On categorization
I frequently lean on dichotomies as a tool for explanation. Sometimes even trichotomies. Categories are a great way to give shape to deeper ideas and I find it effective to have two or three poles to point at when I'm trying to lead a mind down a path.
They're also imperfect. There's no 'true' dichotomy in the real world. Nothing real yields to easy categorization.
I've received this feedback. That a categorization I've used is 'incomplete' or doesn't take into account all of the relevant factors. Most of the time there's some emotion driving these conversations. A person feels categorized into one of the categories and doesn't feel like I've shed a positive light on it.
This is totally fair. I'm human. And despite my persisting love for Nietzsche, I (likely) have this good/evil dogma machine deep inside of me that needs to feel that it's on the side of 'good'. I apologize in advance for letting this slip into things I write.

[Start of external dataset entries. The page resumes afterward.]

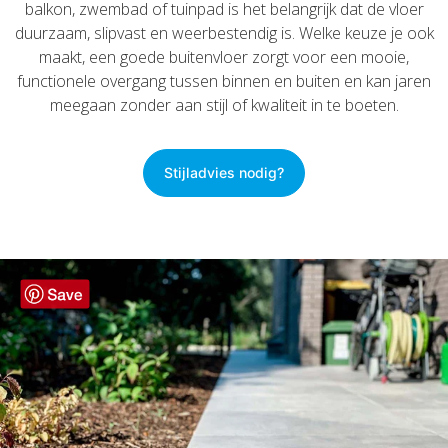
balkon, zwembad of tuinpad is het belangrijk dat de vloer
duurzaam, slipvast en weerbestendig is. Welke keuze je ook
maakt, een goede buitenvloer zorgt voor een mooie,
functionele overgang tussen binnen en buiten en kan jaren
meegaan zonder aan stijl of kwaliteit in te boeten.
Stijladvies nodig?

Anyways, the astute reader will have realized that I'm dancing around the (ironically dichotomous) conversation about the goodness/badness of categorization itself. I've suggested that it's useful here and there are many arguments elsewhere that it's 'bad'. Those of us who live in America love to talk about how dichotomous thinking has negatively affected our body politic.
To me it's neither good nor bad. It's simply a tool. Conveying an original thought is hard. Categories help.
And a latticework of dichotomies can represent the much higher dimensional reality we actually live in.
When I use a dichotomy or trichotomy or other categorization, know that I'm not prescribing a complete model. I'm just adding to your latticework a set of poles to provoke new ideas.